Gdy na specjalnie zorganizowanej konferencji prasowej w Atlas Arenie padło zdanie, że dla Bartosza Bednorza grudniowy turniej będzie okazją do zagrania z mistrzami, przyjmujący PGE Skry Bełchatów odpowiedział tak: - Ja mistrzów mam już u siebie na treningu. Mariusz jest jednym z nich, więc już mogę podpatrywać najlepszych.

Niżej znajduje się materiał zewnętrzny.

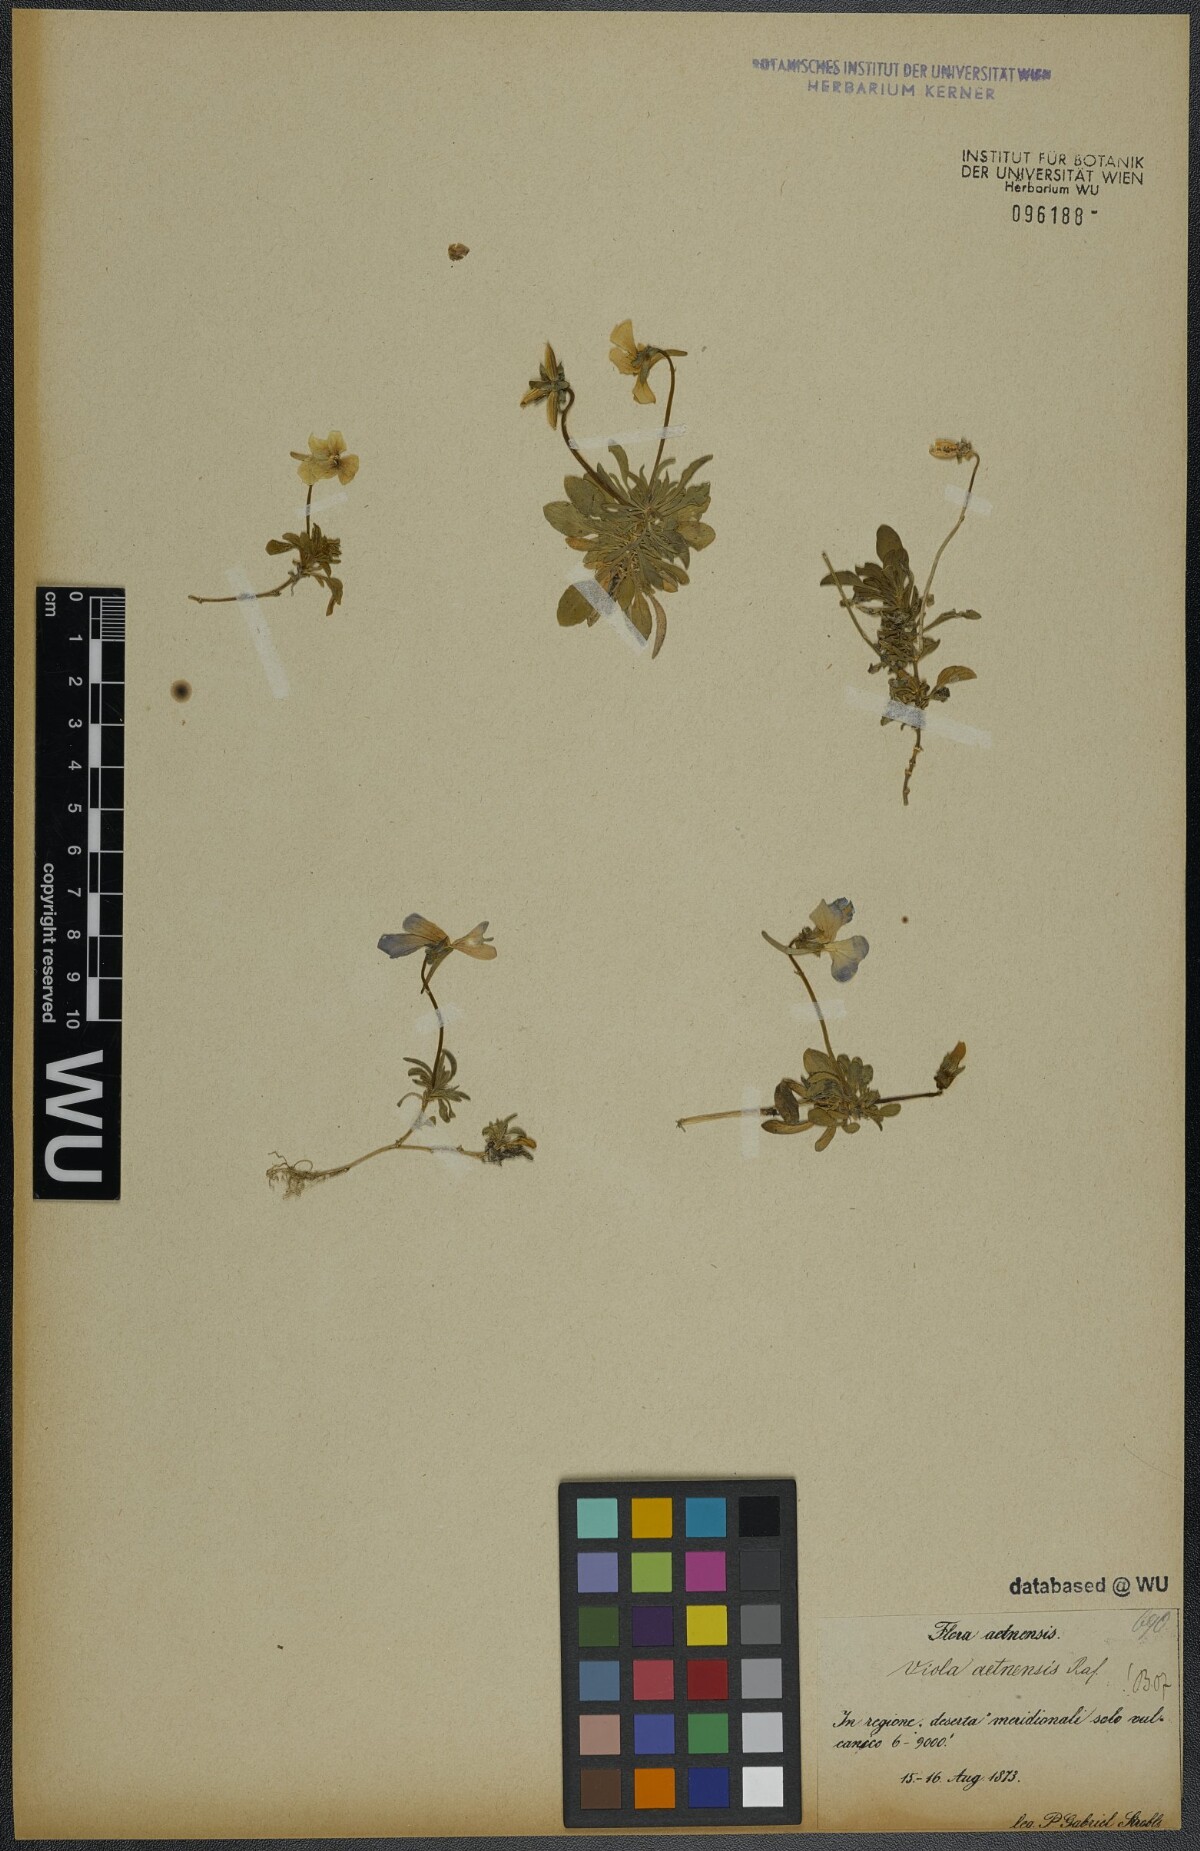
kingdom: Plantae
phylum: Tracheophyta
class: Magnoliopsida
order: Malpighiales
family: Violaceae
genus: Viola
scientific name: Viola aethnensis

Po czym dodał: - Ogromnie się cieszę, że będzie mi dane grać z takimi zespołami. Nie mogę się już doczekać. Wiemy, jaką potęgą siatkarską jest Zenit Kazań. Może dla Mariusza to nie będzie aż takie wyzwanie, jak dla mnie, bo to będzie moje pierwsze zderzenie z tym zespołem, więc podwójnie się z tego cieszę. Nasza grupa jest bardzo mocna - ocenił reprezentant Polski.

Klubowe Mistrzostwa Świata w piłce siatkowej mężczyzn dotąd gościły we Włoszech, Katarze i Brazylii. Teraz premierowo zawitają nad Wisłę.

- Udało nam się przekonać FIVB, żeby nam zaufała i po raz pierwszy w historii przyznała Klubowe MŚ. Po czterech latach obecności tego turnieju w Brazylii, impreza trafia do naszego kraju, który moim zdaniem jest najważniejszym krajem w piłce siatkowej na świecie - przyznał Tomasz Cieślik, prezes Professional Sports Events, organizator turnieju.

Turniej rozpocznie się od fazy grupowej, która w dniach 12-14 grudnia zostanie rozegrana w Opolu i Łodzi. Półfinały i finał imprezy 16 i 17 grudnia w Tauron Arenie Kraków.